Everyone laughed, save one sweetheart who glanced over at me guiltily, then went back to fiddling with his shoe laces. If there was any justice in the world, Shoe Laces and I would have been wedded in a tasteful Connecticut ceremony by now, having given misty-eyed toasts about our awkward teenage years and how lucky we are to have stumbled back into each other's lives so many years later. But I don’t remember his last name and I’m pretty sure he moved to Australia a few months after this incident. Oh, what could have been.
So Frosted Tips gets some laughs, and I spend the next decade fully convinced that the source of all my suffering is the eye-watering funk that emits from my pores, exacerbated by strenuous movement but certainly not limited to it.
When I got to college, the issue continued. By then I had gotten better at masking it, distracting people with a song and dance and a handful of self-deprecating jokes. I was always afraid though, and when I engaged in intimate acts with boys I’d met in a Sociology class or at a party, the terror of being “found out,” of someone getting close enough to taste and judge my various scents and smells, paralyzed me to the point of total dissociation.
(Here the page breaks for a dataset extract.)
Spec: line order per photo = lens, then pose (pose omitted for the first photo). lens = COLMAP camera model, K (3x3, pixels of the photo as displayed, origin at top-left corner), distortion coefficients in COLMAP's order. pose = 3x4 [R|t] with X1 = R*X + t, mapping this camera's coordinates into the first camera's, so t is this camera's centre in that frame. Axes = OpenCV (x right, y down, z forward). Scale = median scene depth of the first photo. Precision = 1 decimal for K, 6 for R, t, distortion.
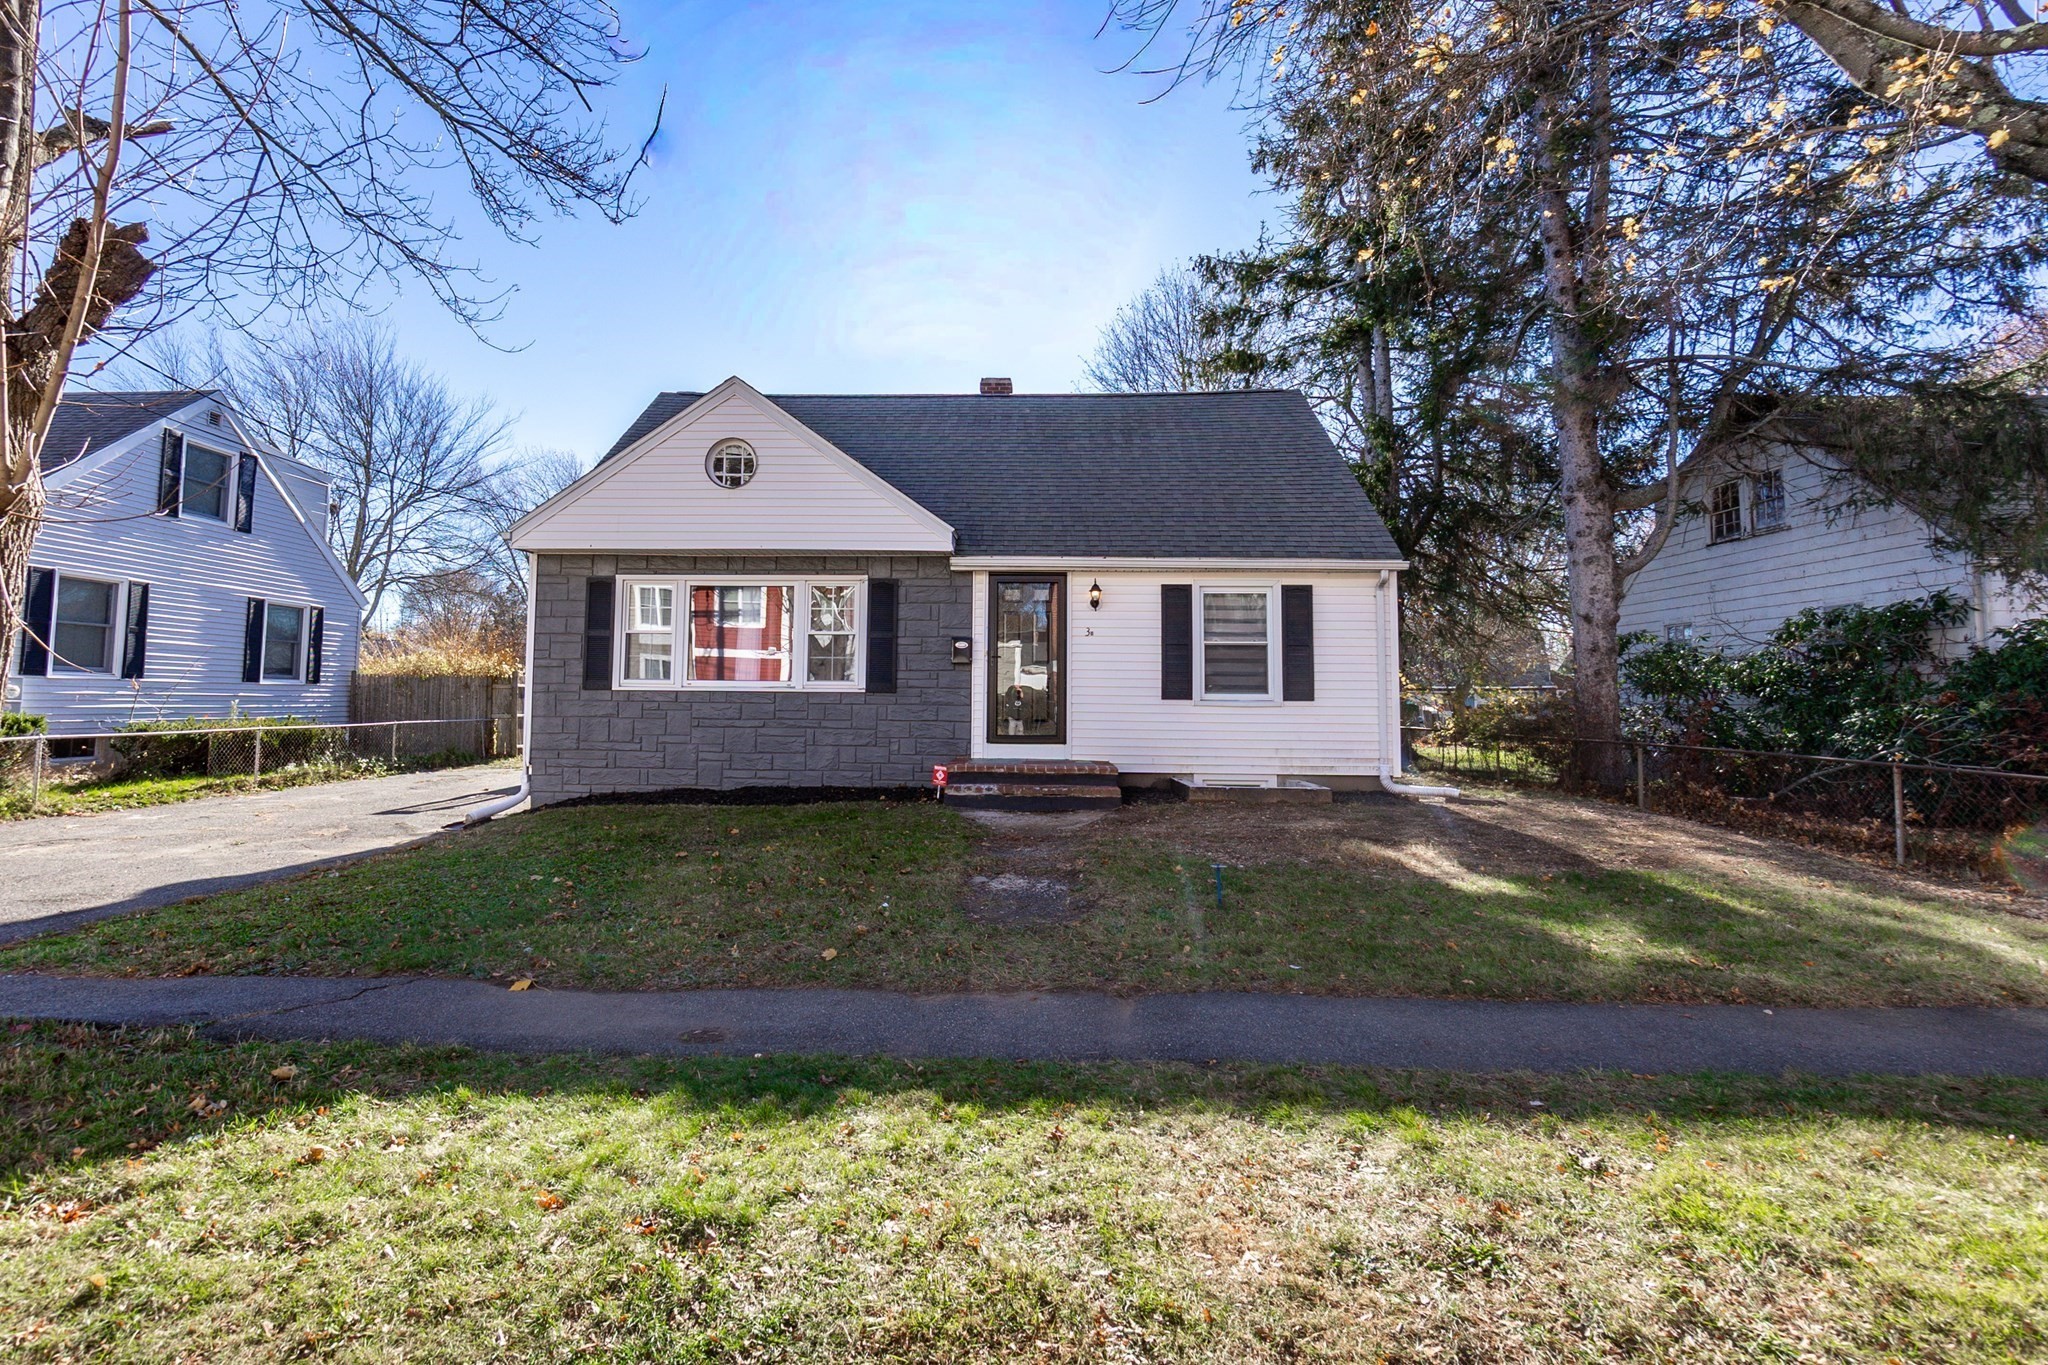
lens RADIAL K [[930.2, 0, 1024.4], [0, 930.2, 627.7], [0, 0, 1]] dist [-0.000820, 0.000045]
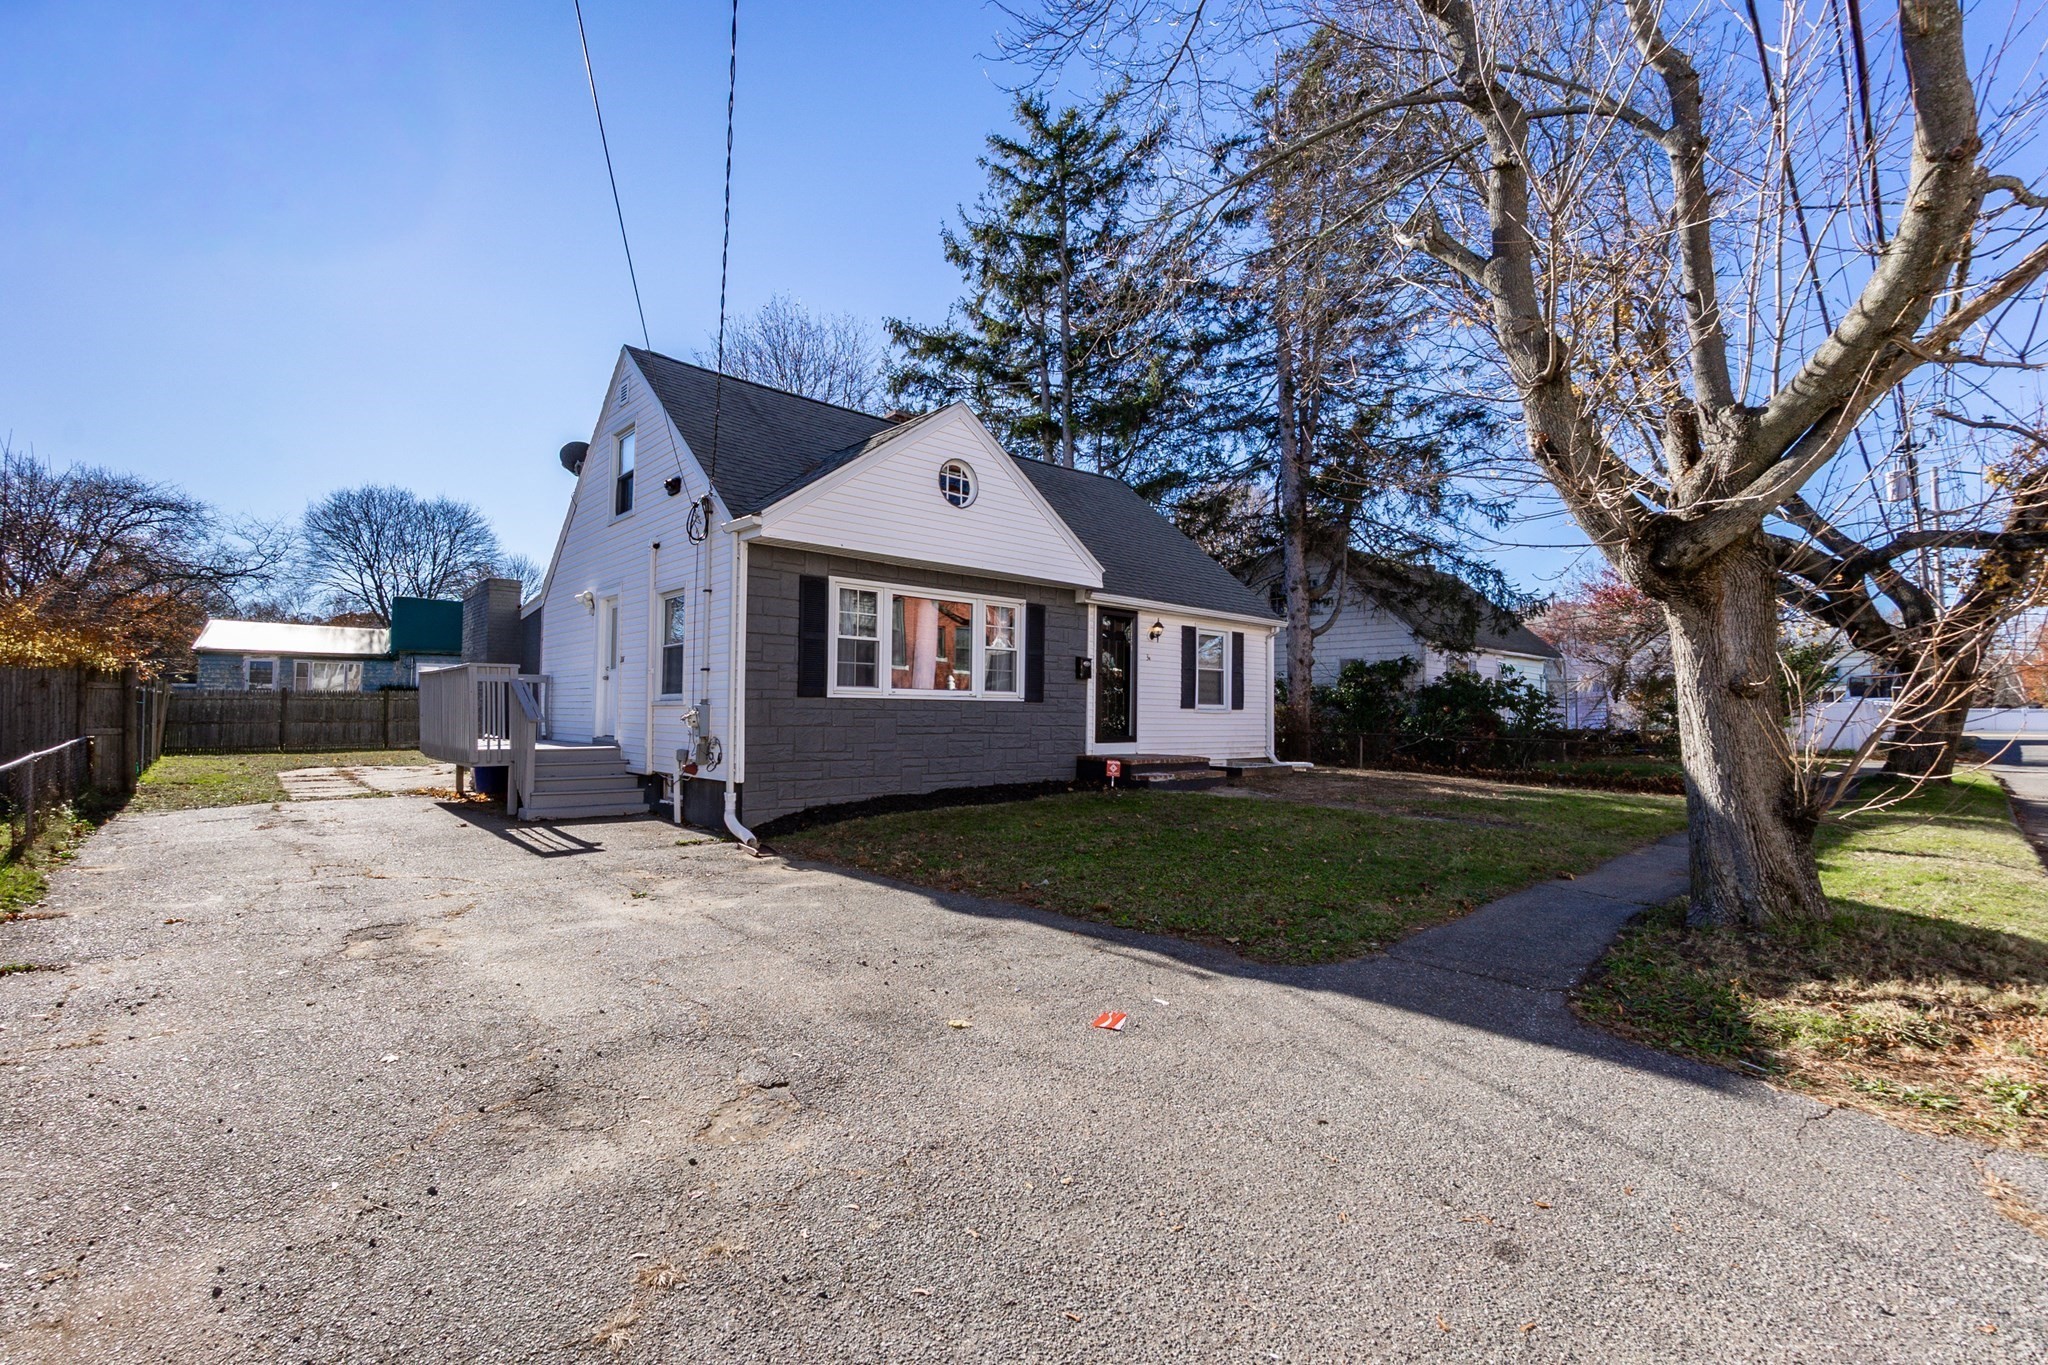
lens RADIAL K [[873.8, 0, 1024.0], [0, 873.8, 682.5], [0, 0, 1]] dist [-0.018242, 0.000104]
pose [[0.734309, 0.024732, 0.678365, -0.898077], [-0.055024, 0.998216, 0.023168, 0.020270], [-0.676582, -0.054339, 0.734360, 0.208267]]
My entire sexual history was one out-of-body experience after another, and not in a transcendent, euphoric, twirling in your room to a Maggie Rogers record kind of way. This, it, I, was all wrong.
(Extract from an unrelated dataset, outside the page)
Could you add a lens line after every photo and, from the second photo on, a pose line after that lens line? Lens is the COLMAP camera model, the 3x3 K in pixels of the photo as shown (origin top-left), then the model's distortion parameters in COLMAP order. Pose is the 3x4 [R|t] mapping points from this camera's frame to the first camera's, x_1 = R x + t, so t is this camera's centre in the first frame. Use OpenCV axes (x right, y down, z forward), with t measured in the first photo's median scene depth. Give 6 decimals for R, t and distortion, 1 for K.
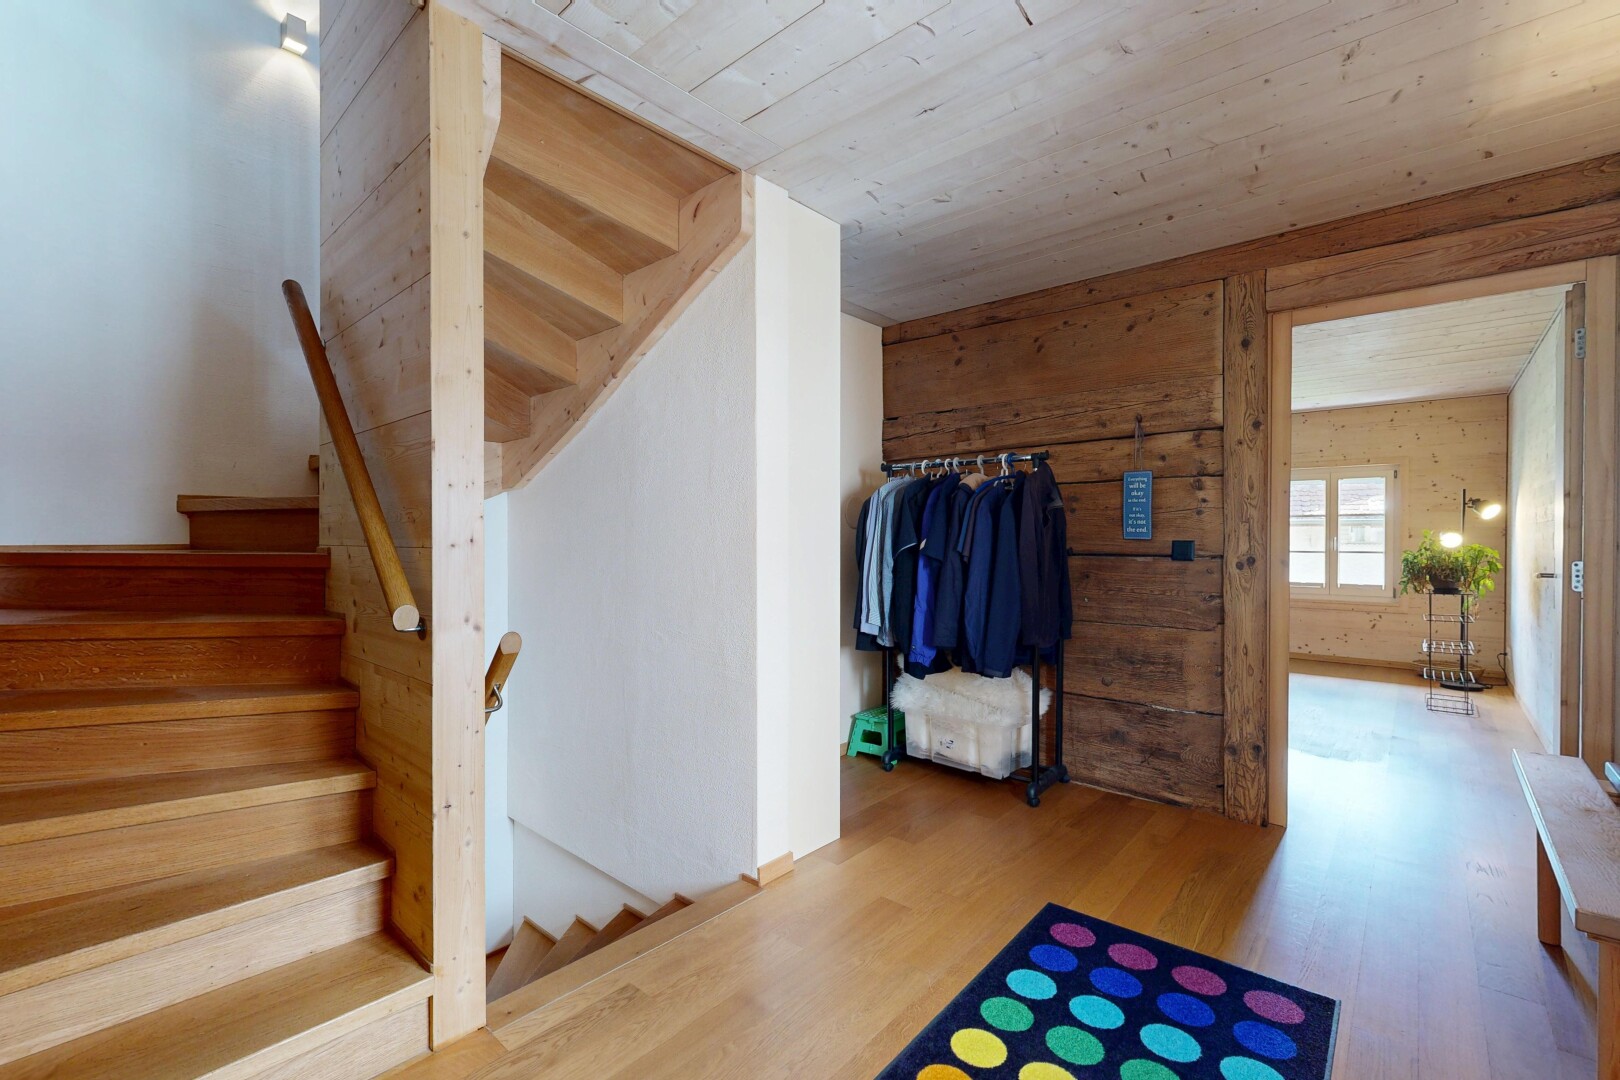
lens RADIAL K [[705.4, 0, 810.3], [0, 705.4, 544.4], [0, 0, 1]] dist [0.000062, 0.000207]
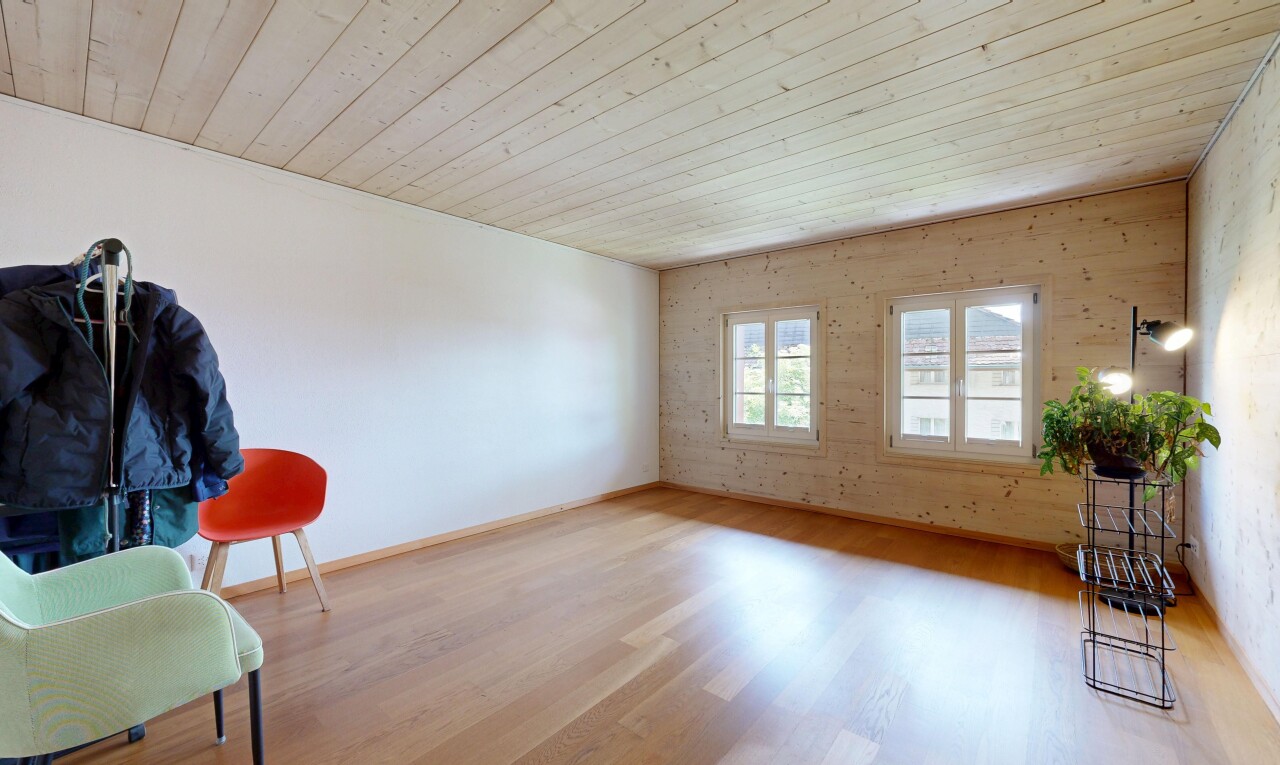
lens RADIAL K [[500.5, 0, 640.8], [0, 500.5, 385.6], [0, 0, 1]] dist [0.000514, -0.000057]
pose [[0.999831, -0.001601, 0.018307, 0.395678], [0.001612, 0.999999, -0.000606, -0.003926], [-0.018306, 0.000636, 0.999832, 0.469804]]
Now I’m twenty-three, flirting with twenty-four, nearly four years celibate and entirely resigned to the fact that I am a stinky, smelly woman. I grow hair from everywhere, sometimes I remember deodorant, although most give me such a bad rash that I prefer to forgo it altogether. I smear some Amber oil on my neck and wrists when I’m heading out or hitting the town (another stretch), but for the most part I don’t even think about it anymore. Bowing out of sex and dating helped. I felt so much pressure to perform, to be shiny and glittering and without flaws, or so funny and sharp and present and clever that I inspired my partner to graciously overlook my “issues.”
** Please hold while I scroll through my playlist. I have a sudden craving for three to fifteen loops of Swift’s “Mirrorball,” followed by a generous serving of “Tolerate It.” **
Don’t misunderstand me, I have in no way cracked the code on healing high school wounds or championing lifelong insecurities. It’s very possible that some new, equally toxic body-based fixation has simply swooped in and nudged out the old one. To quote Toni Morrison in an entirely inappropriate context, “there will always be one more thing.” I don’t know when exactly it changed, when I stopped being so antagonistic of my body’s natural scents and smells, and maybe I just found new things to worry and obsess over. But the other day my mom hugged me, pulled away then doubled back for a sniff, raised my arm above my head and nuzzled into my pit the way only a mother would do, and said “woof! You’re ripe!” And I laughed, and I sniffed, and she was right. I was ripe. And it didn’t bother me one bit. No twinge of shame or jolt of anxiety wormed up my spine.
I stink. And?
Best,
Dronme
*Also, should I ever have a run-in with a Yellow Spotted Lizard, I will have the victorious last laugh.*
It's the first time I read about body odors. I genuinely thought I was the only one with this problem, I feel so mortified everytime my body starts smelling for apparently no reason. Reading this felt so freeing, I loved it
“One of whom I was totally, completely, delusionally in love with.” - had the same vibes as “I was unconditionally and irrevocably in love with him.” Bella Swan approved!